When the two were pregnant, they would try and find avenues to fulfill their cravings for a tasty meal, but would often have to trade off health for taste at the local restaurants. “Only restaurants offered home delivery. And that’s when we first discussed the idea of getting freshly-cooked home food delivered,” explains Harsha.
Masalabox has been delivering food in Kochi for a little over six months, and has served 3500 odd meals. They started operations in Bangalore on April 6 this year, after a two week pilot run with 15 home chefs
on-board. “We have 45 home-chefs working with Masalabox, in Kochi and we have about 200 chefs in the pipeline for Bangalore,” says Harsha. Customers can place their orders either on the website, or through a mobile app, in advance or on the same day depending on stocks, and make the payment online.“Our home-chefs prepare only small quantities in a day to maintain quality and taste. We’re usually sold out ahead of time,” reveals Harsha.
The home-chef on-boarding process is pretty elaborate: It starts with the fixing of the menu, which is tried by a panel of tasters that decides if the dishes make it to the Masalabox box. The selected array is then decked up to look good for the photoshoot (the pictures you see on their website menu). A kitchen inspection and a legal compliance check later deems the home-chef fit to cook for Masalabox.
The establishment is run entirely by women. “That was not something we consciously created, but looking back it makes for a good story,” chuckles Harsha. Almost all the home-chefs are home-makers, the rest are enthusiasts, who find time on the weekends to cook. “Being women, actually worked to our advantage since it was easy for us to approach potential home-chefs. Once we launched the applications started flowing in,” she adds.

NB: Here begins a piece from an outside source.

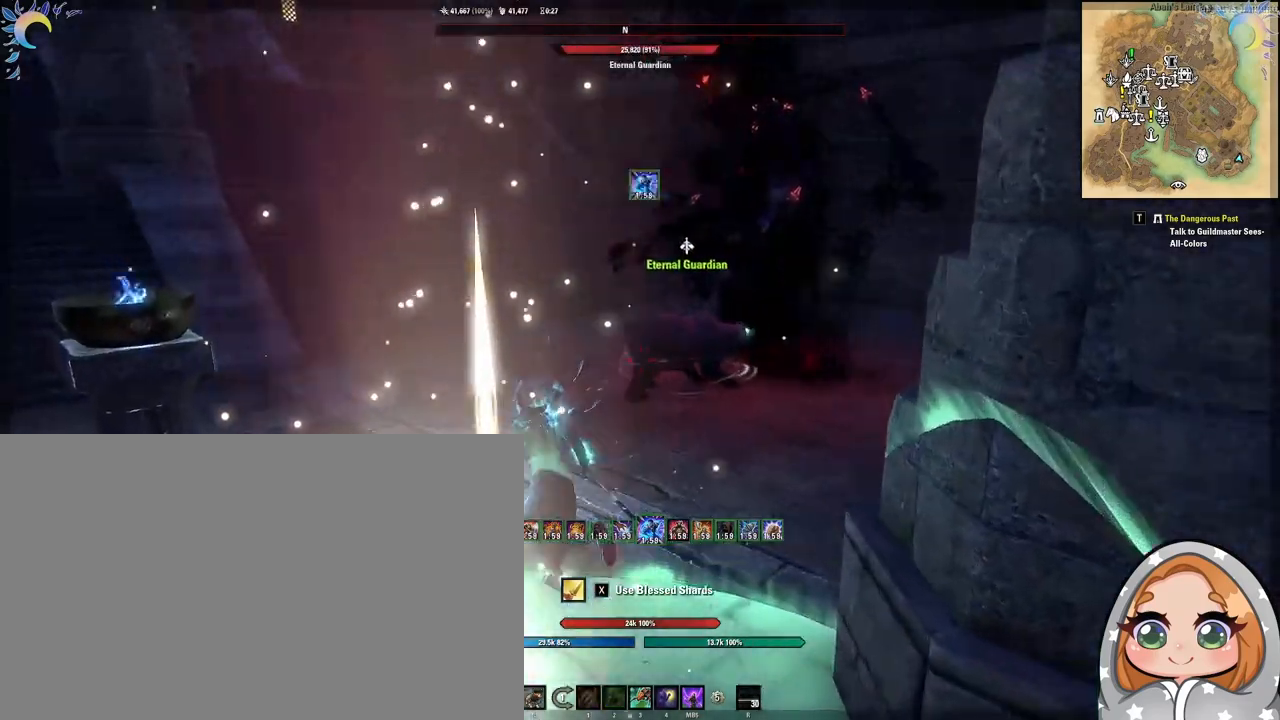
{"keys": ["d"], "mouse": [], "events": [[317, "a", "up"], [350, "d", "down"], [350, "w", "up"]]}
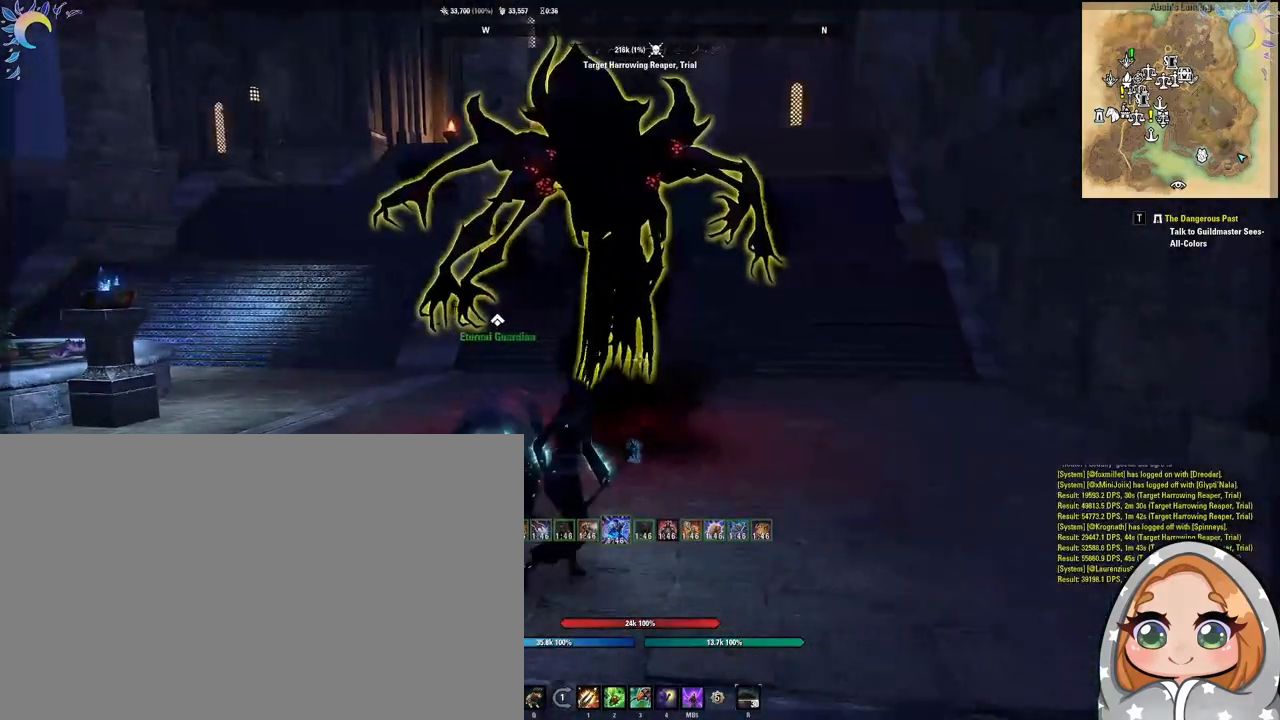
{"keys": [], "mouse": [], "events": [[33, "d", "up"]]}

Masalabox takes care of the packaging material and delivery of the food. “We let our chefs pack the food themselves to allow ownership of the way the food is presented,” explains Harsha. The meals are packed in sturdy boxes made of all natural, renewable plant fibres (bamboo and sugarcane) that are microwave-safe, spill-proof; convenient to eat straight out of the box; and come with heating instructions for the food. The plastic and paper used in the packaging are made from cent per cent recycled material.
The duo is proud of the variety on offer; the past six months in Kochi have seen 260 different dishes. “The customers will never be bored of our menu. The variety, along with the quality and technology platform, is what drives repeat orders,” explains Harsha.
The name Masalabox comes from, well, a masala box. “It’s something that reminds me of my grandma’s kitchen, and how the masala box lent flavors to everything. It’s got instant recall, and the domain was available! The food’s delivered in a box too,” says Harsha. The near future sees one new neighbourhood being added every couple of months. “We plan to spread to around nine cities in the next five years,” signs off Liya.